> **Requirement**: Write out the part of the data that opens with the line containing "kingdom: Animalia" and closes with the line containing "scientific name: Idaea aversata", both of those lines included. Copy each line word for word.

> **Extracted information**:
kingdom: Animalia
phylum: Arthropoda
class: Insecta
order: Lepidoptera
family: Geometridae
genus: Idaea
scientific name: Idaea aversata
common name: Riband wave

==

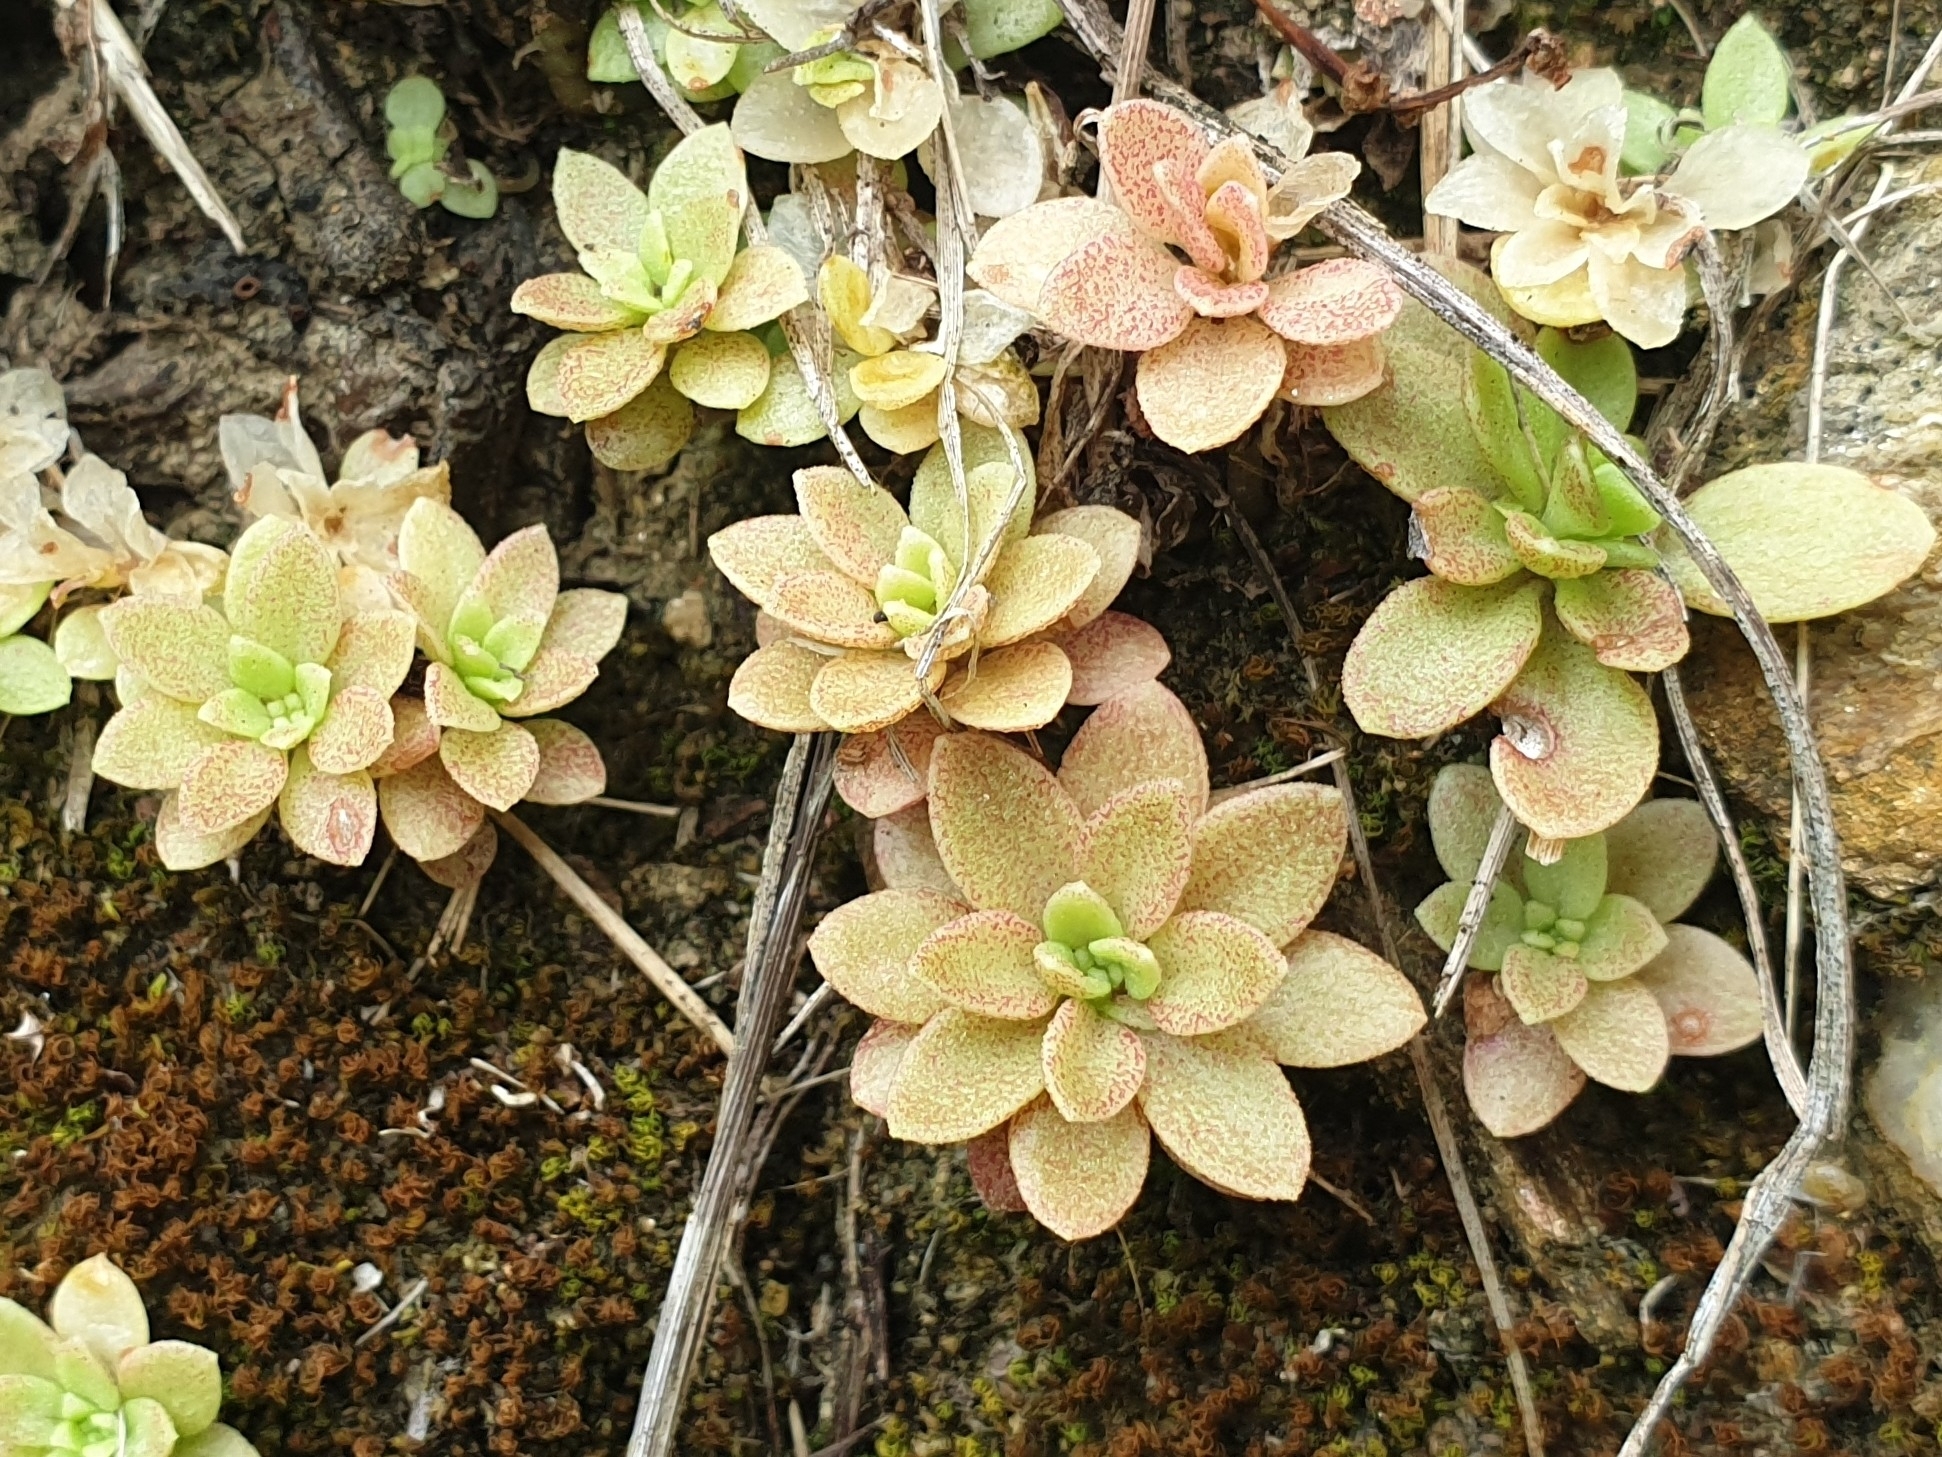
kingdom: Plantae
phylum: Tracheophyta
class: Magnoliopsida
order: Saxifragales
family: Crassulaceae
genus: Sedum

--

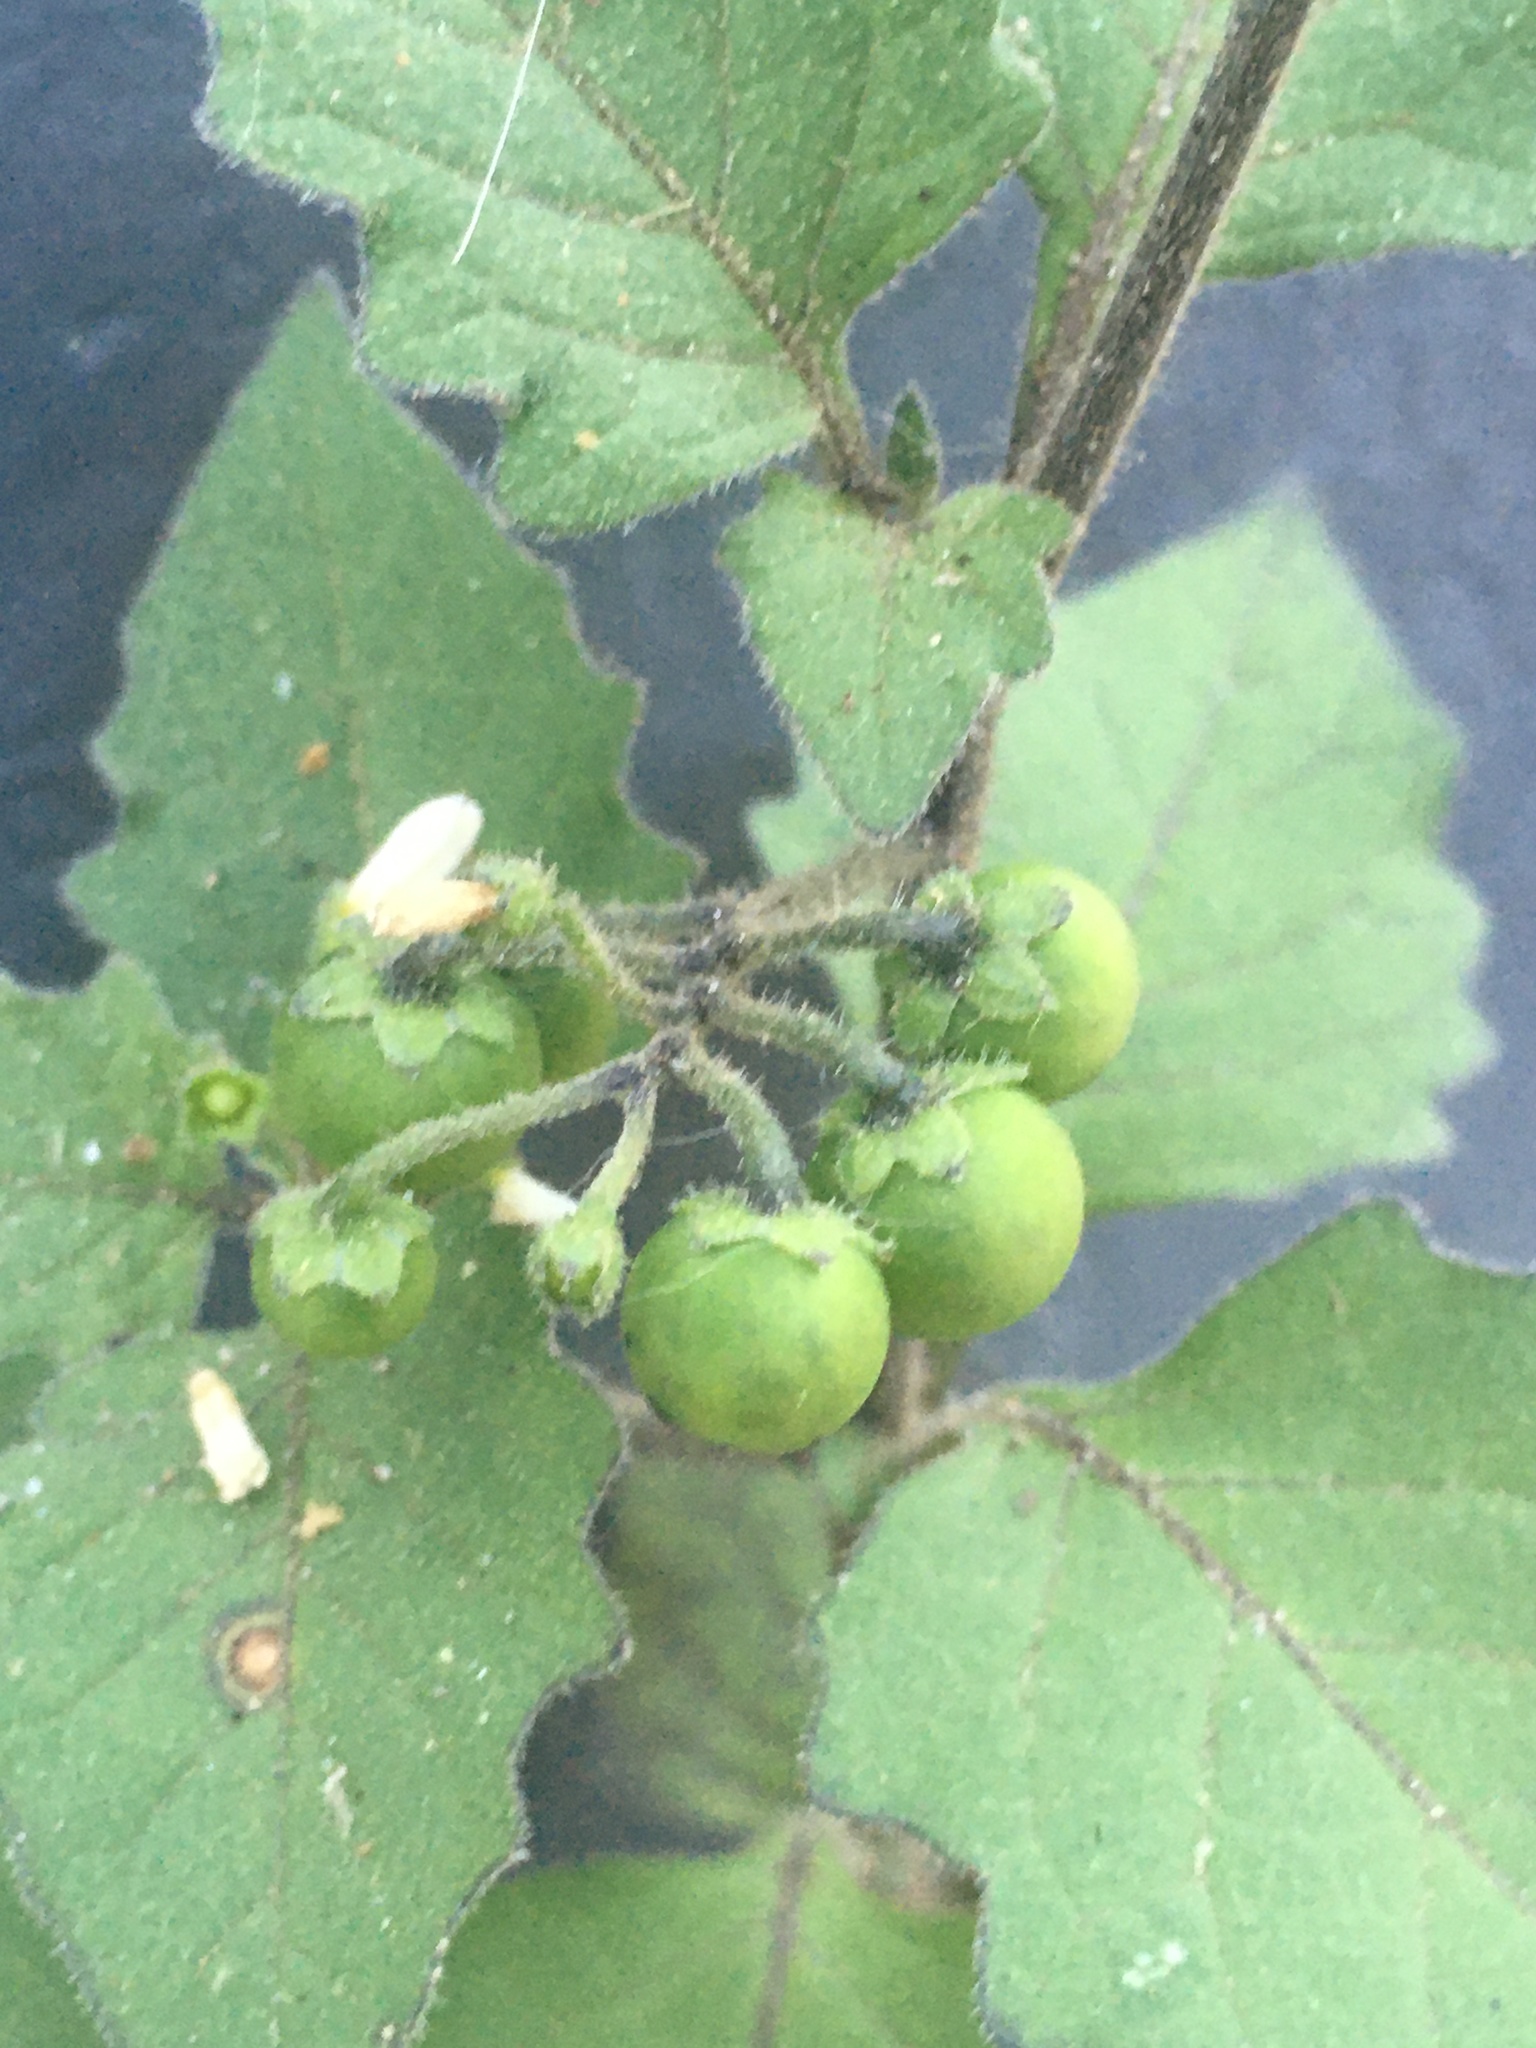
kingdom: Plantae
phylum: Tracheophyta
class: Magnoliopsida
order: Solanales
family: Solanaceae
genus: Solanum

> **Exercise response**:
kingdom: Animalia
phylum: Arthropoda
class: Insecta
order: Lepidoptera
family: Geometridae
genus: Idaea
scientific name: Idaea aversata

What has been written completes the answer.